Large blade, small blade, nail file, wood saw, fish scaler, scissors, electrician's blade, spatula, bit driver, pliers, LED light, USB stick, magnifying glass, screwdriver, can opener—and that’s just the bigger tools to choose from.
So when you hear someone compare a player or prospect’s versatility to that of a Swiss army knife, now you understand everything that goes into it. That happened to be the comp vice president of player personnel for Washington’s pro football team, Kyle Smith, chose to use when describing his team’s third-round pick Antonio Gibson.
"He's a Swiss army knife," Smith said. "You can use this guy in a lot of different ways, so it opens up a lot of options for our offense."
That’s quite the compliment, but as much as I may want to say we should cool it on just how versatile a player can be when using that comp, Gibson’s resume from his time at Memphis has about everything you’d want.
In 2019, the 6-foot, 228-pound offensive weapon recorded 735 receiving yards off 38 catches for 19.3 yards per catch. He also gained 369 yards on the ground off just 33 carries for an average of more than 11 yards per carry. He also gained 645 yards on special teams as a kick and punt returner.

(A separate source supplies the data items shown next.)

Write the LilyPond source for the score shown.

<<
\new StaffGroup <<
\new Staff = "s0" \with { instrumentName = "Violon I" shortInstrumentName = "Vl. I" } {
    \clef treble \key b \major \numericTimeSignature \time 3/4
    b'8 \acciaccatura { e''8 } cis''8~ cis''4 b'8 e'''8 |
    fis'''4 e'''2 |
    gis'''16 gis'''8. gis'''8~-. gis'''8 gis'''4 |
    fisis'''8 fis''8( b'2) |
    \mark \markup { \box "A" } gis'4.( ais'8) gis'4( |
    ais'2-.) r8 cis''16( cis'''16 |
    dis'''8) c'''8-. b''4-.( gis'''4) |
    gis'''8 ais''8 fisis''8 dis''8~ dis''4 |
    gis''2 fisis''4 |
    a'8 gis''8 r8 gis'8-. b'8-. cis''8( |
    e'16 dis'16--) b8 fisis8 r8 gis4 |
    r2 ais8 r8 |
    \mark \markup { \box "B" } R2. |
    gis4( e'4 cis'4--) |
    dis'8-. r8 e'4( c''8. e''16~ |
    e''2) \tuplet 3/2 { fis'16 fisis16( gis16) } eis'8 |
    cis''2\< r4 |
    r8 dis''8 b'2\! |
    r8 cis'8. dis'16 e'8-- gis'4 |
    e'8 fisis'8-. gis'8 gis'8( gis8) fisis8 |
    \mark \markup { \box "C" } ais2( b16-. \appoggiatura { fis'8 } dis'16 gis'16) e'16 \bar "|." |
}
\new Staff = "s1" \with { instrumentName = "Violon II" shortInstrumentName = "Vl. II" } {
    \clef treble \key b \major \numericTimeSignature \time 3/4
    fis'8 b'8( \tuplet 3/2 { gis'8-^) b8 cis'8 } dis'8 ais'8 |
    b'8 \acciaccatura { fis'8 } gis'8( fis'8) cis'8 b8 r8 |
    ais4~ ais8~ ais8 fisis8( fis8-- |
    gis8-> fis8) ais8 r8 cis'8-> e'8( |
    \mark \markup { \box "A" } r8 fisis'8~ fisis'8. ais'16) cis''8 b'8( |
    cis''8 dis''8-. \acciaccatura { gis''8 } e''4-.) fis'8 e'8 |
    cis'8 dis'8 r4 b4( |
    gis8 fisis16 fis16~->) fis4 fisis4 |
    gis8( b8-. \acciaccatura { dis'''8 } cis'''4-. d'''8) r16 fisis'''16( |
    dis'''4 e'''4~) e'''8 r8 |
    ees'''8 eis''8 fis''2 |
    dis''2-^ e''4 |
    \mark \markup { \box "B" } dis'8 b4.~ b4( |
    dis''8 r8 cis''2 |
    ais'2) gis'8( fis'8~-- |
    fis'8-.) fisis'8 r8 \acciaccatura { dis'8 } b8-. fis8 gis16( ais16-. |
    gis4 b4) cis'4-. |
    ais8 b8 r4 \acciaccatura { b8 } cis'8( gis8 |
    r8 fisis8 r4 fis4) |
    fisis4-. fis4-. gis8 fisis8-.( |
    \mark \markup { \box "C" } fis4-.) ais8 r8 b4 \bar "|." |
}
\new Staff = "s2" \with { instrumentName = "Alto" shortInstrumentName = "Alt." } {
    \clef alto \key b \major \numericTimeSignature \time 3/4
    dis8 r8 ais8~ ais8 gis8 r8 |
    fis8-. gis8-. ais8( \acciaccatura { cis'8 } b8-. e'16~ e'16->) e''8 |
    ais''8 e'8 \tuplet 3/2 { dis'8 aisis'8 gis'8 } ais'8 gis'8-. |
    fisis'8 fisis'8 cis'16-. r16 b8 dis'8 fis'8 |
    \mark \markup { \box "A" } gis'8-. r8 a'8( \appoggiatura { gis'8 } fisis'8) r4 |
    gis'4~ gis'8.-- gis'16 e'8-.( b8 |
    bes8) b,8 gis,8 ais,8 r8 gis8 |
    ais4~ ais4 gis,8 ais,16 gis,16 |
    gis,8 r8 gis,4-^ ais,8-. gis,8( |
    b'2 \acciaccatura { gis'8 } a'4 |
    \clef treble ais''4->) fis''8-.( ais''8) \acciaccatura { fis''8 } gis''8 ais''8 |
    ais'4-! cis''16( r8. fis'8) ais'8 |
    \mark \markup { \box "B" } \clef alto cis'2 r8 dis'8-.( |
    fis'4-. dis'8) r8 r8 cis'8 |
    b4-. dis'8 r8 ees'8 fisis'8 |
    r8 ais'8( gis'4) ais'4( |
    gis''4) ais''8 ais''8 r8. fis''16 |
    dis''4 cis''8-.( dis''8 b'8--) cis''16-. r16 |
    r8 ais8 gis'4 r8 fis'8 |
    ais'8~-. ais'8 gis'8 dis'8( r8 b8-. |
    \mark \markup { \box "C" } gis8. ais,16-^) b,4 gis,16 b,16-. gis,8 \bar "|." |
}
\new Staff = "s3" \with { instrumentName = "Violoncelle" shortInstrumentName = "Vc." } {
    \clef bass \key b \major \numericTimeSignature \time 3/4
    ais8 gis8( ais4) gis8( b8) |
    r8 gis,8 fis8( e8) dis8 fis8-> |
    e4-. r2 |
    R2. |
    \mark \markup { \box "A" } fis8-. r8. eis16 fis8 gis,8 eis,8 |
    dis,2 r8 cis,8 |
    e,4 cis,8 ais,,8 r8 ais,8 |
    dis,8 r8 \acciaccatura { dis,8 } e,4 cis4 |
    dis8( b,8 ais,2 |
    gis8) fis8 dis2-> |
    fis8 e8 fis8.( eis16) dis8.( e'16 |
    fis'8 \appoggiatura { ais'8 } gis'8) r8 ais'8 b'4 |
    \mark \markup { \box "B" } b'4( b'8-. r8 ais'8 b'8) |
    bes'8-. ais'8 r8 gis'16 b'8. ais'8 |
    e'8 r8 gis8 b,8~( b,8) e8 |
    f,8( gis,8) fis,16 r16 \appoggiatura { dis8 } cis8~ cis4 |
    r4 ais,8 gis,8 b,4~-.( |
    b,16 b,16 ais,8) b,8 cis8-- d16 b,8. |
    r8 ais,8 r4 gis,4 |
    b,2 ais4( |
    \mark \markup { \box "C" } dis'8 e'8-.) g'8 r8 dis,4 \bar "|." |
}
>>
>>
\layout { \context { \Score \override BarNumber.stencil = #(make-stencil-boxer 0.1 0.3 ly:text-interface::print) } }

Such high yards-per-touch averages, no matter what he was doing, is what had his new head coach Ron Rivera praising his possibilities in the offense.
"[Defenses] have to honor him wherever he's aligned," Rivera said. "It is going to open up things for his teammates, whether they be wide receivers, tight ends or other running backs. This is a guy that is really, as Kyle said, a little bit of a Swiss army knife.
“He's shown some position flexibility playing in the slot, then he shows position flexibility playing in the backfield," Rivera said. "[Memphis] ran some wildcat with him behind the center taking direct snaps. This is a very versatile, young football player that we really think is going to be a guy that can get on the field for us early and contribute."
This is Rivera’s first season in Washington after nine seasons in Carolina. With an MVP at quarterback and a Super Bowl run during that time, Rivera has seen that talent can come in all shapes and sizes, and can be utilized in all sorts of ways, too.
One of the best examples of that is also one of his most recent offensive weapons, running back Christian McCaffrey.
McCaffrey recorded 1,387 rushing yards, which ranked second in the NFL, and also had 1,005 receiving yards. He had 116 catches and became the first running back in league history to have two 100-catch seasons. In doing so, McCaffrey became just the third player in NFL history to amass at least 1,000 rushing yards and 1,000 receiving yards in a single season, joining Roger Craig (1985) and Marshall Faulk (1999).
You can use similar synonyms of the word versatility to describe both Gibson and McCaffrey, but McCaffrey as a bar is quite lofty, given the exclusivity of his success for as versatile as he is. But that’s exactly what Gibson is shooting for.
"[McCaffrey's] exactly like what I want to do,” Gibson said. “I want to be in the backfield, but also I want to play in the receiving game. I feel like he's tremendous doing that, and that's what I want to bring to the team: my ability to catch effectively and make plays happen and also be able to run and be able to protect the quarterback—just an all-around team player and an all-around back."
Gibson, for as versatile as he might be, likely won’t be doing as much work out of the backfield as McCaffrey does. Washington is hopeful that running backs Derrius Guice, Adrian Peterson, and Bryce Love can be a recipe for exactly what they’re looking for. Gibson can be used with that group, but the team’s depth chart is more lacking at receiver.
Terry McLaurin had a fantastic rookie season and should be the team’s top target-getter for 2020. But after him, there isn’t much solidified, even at WR2. The team has Kelvin Harmon and Trey Quinn, but neither youngster has seen more than 50 targets in a single season. They also signed Cody Latimer this offseason, but his career high in receiving yards in a season is just 300.
The offense is going to need a true WR2 player. That doesn’t mean it has to be a full-time player that always plays on the outside opposite McLaurin, but it does mean there is another player on the roster who can be a good return on investment for something north of 70 targets.
There is a chance Gibson can be that guy, even if that is out of the slot or as a flanker player as a primary role.
With the way Washington’s roster is set up, though Gibson will see some work out of the backfield, expect most of it to come with McLaurin deeper down the field.